Natychmiast paru kolesi pojawiło się za jego plecami. „Cholera”, powiedziałem w duchu. Zamówił piwo, odwrócił się i oparł plecami o blat. Spojrzał w moją stronę. Uśmiechnąłem się. Odwzajemnił uśmiech. Położyłem ręce za głową, pozorując chęć rozciągnięcia się, prezentując przy okazji mięśnie ramion. Uśmiechnął się szerzej, opierając łokcie na barze i niemal przebijając mięśniami klatki piersiowej materiał koszulki. Piękny widok.
– Zatańczmy – zwróciłem się do chłopaków.

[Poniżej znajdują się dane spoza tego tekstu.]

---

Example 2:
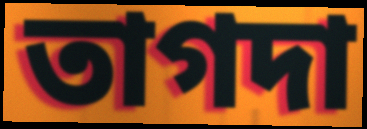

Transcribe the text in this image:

তাগদা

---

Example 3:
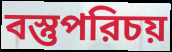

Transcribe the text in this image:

বস্তুপরিচয়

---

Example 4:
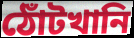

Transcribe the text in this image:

ঠোঁটখানি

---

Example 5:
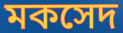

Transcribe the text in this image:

মকসেদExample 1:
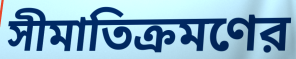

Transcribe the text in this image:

সীমাতিক্রমণের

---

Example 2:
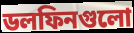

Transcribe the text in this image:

ডলফিনগুলো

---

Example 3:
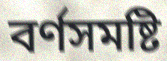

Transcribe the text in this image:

বর্ণসমষ্টি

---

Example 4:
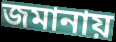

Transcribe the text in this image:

জমানায়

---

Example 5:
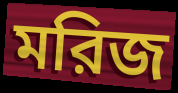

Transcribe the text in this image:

মরিজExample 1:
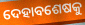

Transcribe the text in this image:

ଦେହାବଶେଷକୁ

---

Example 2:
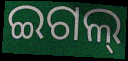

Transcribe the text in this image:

ଇଗଲ୍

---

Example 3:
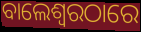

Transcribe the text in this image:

ବାଲେଶ୍ଵରଠାରେ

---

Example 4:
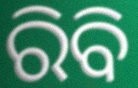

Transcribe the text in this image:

ରିବି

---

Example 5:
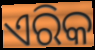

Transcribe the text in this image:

ଏରିକ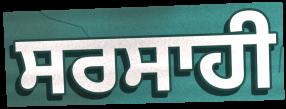
ਸਰਸਾਹੀ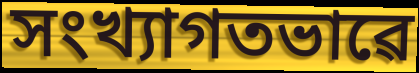
সংখ্যাগতভাৱে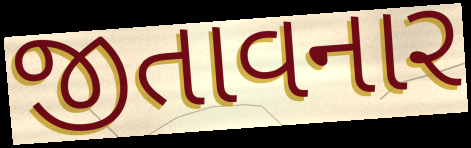
જીતાવનાર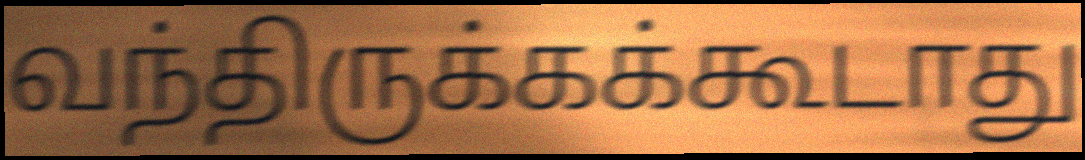
வந்திருக்கக்கூடாது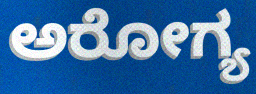
ಅರೋಗ್ಯ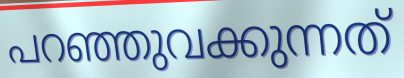
പറഞ്ഞുവക്കുന്നത്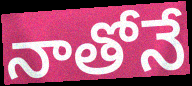
నాతోనేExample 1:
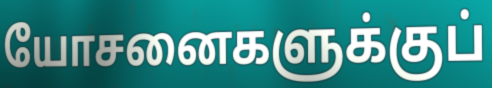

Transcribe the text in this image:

யோசனைகளுக்குப்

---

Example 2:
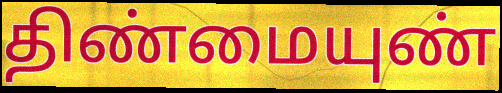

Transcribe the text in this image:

திண்மையுண்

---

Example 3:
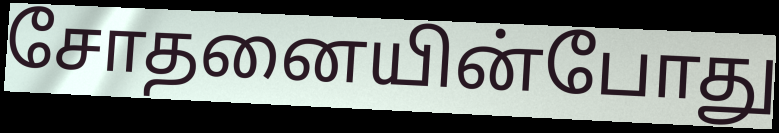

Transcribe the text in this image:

சோதனையின்போது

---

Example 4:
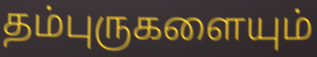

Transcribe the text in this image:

தம்புருகளையும்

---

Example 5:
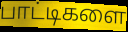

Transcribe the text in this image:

பாட்டிகளை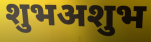
शुभअशुभ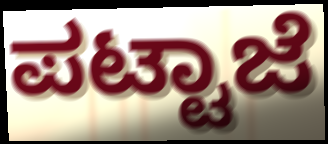
ಪಟ್ಟಾಜೆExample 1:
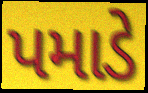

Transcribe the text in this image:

પમાડે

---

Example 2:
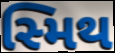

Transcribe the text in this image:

સ્મિથ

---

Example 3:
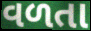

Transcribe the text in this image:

વળતા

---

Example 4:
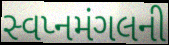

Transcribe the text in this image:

સ્વપ્નમંગલની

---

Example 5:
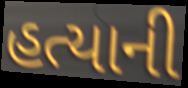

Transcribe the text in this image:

હત્યાની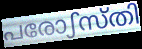
പരോഽസ്തി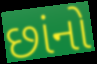
છાંનોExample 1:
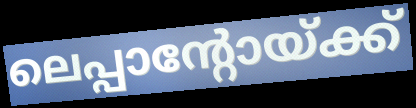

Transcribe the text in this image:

ലെപ്പാന്റോയ്ക്ക്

– Ale ty nie lubisz tańczyć… – powiedział Tomek, wzruszając ramionami.
– E tam, czas zacząć zabawę! – odparł Szymon, śmiejąc się i wskazując głową w stronę ciacha przy barze.
Ściągnąłem koszulkę przez głowę i zatknąłem za tył spodni. Samo spojrzenie w jego stronę i wyobrażenie co mogłoby się stać sprawiło, że poczułem ucisk na rozporek.

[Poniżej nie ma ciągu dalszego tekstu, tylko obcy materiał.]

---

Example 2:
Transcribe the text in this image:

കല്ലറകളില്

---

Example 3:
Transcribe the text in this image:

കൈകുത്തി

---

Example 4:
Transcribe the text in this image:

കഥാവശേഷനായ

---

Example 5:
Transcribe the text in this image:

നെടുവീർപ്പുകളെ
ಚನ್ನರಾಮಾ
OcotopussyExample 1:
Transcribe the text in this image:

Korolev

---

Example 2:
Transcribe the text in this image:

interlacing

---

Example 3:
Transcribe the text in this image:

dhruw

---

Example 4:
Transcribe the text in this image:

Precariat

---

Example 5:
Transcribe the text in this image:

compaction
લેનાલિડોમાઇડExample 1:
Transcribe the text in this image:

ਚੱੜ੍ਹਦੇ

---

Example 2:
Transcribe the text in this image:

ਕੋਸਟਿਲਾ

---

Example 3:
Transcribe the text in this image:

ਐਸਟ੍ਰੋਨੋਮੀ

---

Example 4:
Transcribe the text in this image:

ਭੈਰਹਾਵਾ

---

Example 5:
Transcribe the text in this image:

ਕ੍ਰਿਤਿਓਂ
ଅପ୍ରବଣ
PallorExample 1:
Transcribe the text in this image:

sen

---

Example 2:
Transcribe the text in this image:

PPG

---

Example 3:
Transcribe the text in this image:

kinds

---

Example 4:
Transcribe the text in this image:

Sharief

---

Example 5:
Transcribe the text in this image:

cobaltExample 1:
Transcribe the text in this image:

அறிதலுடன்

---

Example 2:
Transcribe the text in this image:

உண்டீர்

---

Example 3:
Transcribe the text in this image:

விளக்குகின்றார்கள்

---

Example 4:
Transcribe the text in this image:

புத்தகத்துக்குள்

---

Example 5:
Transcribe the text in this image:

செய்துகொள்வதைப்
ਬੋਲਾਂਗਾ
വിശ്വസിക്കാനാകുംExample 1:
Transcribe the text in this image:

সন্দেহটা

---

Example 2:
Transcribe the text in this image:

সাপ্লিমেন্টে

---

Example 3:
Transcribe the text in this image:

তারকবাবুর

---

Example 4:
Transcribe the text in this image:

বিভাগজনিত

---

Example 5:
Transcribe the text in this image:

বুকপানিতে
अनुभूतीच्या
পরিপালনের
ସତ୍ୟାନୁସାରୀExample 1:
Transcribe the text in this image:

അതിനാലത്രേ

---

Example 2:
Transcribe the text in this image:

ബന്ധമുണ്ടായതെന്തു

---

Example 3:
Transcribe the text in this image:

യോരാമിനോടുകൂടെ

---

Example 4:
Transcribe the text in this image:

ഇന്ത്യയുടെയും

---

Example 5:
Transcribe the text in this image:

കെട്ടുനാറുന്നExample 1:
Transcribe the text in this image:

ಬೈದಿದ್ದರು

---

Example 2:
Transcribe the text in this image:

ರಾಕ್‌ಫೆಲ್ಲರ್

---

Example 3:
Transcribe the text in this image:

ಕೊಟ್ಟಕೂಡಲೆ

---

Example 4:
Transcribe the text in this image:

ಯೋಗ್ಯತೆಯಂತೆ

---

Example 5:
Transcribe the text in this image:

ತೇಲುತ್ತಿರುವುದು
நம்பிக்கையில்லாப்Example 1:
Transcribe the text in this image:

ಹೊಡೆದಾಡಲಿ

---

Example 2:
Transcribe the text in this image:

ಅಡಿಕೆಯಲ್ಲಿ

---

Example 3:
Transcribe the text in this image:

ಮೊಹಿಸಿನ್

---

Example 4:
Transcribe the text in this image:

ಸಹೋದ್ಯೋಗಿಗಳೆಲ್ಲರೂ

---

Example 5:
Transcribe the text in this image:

– Zamknijcie się i chodźcie na parkiet – powiedziałem.
Przepchnęliśmy się przez tłum na sam środek sali. Gorące powietrze unosiło się z wypełnionych testosteronem ciał. Poczułem, jak pot wstępuje mi na skórę pleców i klatki piersiowej. Z rozmysłem nie odwracałem się w stronę baru, mając nadzieję że poszedł w moje ślady, a jednocześnie obawiając się tego.
W końcu spojrzałem w tamtym kierunku. Tańczył z nowymi koleżkami. Koszulka przywarła do wcięcia pomiędzy mięśniami piersiowymi i na całej długości brzucha, jakby ktoś oblał go wodą. Przesunąłem palcami po swojej śliskiej klacie, podążając za paskiem włosów biegnącym od pępka w dół, aż do spodni. Uśmiechnął się, unosząc brew. Odwzajemniłem uśmiech, wzruszając ramionami.
– Muszę skorzystać z toalety – powiedziałem do Tomka i Szymona.
– Tak, dokładnie to musisz teraz zrobić – Tomek spojrzał na nieznajomego po drugiej stronie parkietu.
– Kto wie, może mi się poszczęści? – odpowiedziałem.
Zauważyłem błysk rozczarowania w oczach Szymona. Pocałowałem go krótko i wyszeptałem do ucha, że zawsze jest czas na trójkącik.
– Trzymamy cię za słowo. Powodzenia – powiedział, kiwając głową z uśmiechem.
Męska toaleta była jeszcze bardziej gorąca niż sala, o ile to w ogóle możliwe. Zapach moczu, potu i męskiego seksu uderzył mnie w nozdrza. Dźwięk rytmicznego uderzania ciałem o ciało, dobiegający z pierwszej kabiny, nie pozostawiał nic dla wyobraźni. Przy pisuarach dwóch starszych kolesi mierzyło wzrokiem młodzieniaszka między nimi, patrzyli na zdrowy strumień płynący ze zdrowego okazu.